=== Problem ===
Copy only this range: the line with "Bucknell|Rhode Island|0.295957385" through the final line of the material, inclusive at both ends.

=== The data ===
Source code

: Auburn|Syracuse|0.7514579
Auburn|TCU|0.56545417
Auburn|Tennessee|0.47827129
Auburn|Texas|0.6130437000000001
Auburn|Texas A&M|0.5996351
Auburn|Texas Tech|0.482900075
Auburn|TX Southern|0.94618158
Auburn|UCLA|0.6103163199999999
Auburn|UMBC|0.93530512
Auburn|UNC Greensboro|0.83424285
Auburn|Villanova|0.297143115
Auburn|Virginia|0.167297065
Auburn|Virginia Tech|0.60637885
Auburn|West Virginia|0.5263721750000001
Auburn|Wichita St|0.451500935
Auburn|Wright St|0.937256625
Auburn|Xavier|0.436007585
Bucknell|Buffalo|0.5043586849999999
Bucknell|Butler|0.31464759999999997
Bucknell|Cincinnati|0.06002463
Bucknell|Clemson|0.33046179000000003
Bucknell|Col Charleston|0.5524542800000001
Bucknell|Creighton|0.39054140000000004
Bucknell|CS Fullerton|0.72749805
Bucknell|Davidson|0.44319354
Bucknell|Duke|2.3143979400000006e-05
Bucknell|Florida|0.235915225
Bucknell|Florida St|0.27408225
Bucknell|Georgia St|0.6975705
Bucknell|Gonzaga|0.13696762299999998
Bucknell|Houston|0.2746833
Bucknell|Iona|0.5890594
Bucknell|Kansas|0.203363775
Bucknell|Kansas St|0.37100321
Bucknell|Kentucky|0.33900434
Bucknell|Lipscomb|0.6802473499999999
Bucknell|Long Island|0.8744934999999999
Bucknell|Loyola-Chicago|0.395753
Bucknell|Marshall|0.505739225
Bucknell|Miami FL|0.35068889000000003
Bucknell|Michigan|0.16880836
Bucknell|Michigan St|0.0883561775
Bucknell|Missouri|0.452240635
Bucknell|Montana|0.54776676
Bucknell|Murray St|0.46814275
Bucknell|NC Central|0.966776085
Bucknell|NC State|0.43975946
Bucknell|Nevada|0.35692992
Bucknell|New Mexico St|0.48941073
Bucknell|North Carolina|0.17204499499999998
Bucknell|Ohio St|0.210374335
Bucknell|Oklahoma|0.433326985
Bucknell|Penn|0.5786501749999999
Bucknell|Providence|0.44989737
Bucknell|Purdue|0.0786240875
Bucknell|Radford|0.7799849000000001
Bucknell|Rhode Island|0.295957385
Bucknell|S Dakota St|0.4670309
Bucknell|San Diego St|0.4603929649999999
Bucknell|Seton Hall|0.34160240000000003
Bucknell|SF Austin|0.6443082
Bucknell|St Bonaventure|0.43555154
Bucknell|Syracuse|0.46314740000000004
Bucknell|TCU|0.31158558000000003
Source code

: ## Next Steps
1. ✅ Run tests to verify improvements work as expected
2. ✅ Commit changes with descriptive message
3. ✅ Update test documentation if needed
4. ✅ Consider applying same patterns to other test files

=== Result below ===
Bucknell|Rhode Island|0.295957385
Bucknell|S Dakota St|0.4670309
Bucknell|San Diego St|0.4603929649999999
Bucknell|Seton Hall|0.34160240000000003
Bucknell|SF Austin|0.6443082
Bucknell|St Bonaventure|0.43555154
Bucknell|Syracuse|0.46314740000000004
Bucknell|TCU|0.31158558000000003
Source code

: ## Next Steps
1. ✅ Run tests to verify improvements work as expected
2. ✅ Commit changes with descriptive message
3. ✅ Update test documentation if needed
4. ✅ Consider applying same patterns to other test files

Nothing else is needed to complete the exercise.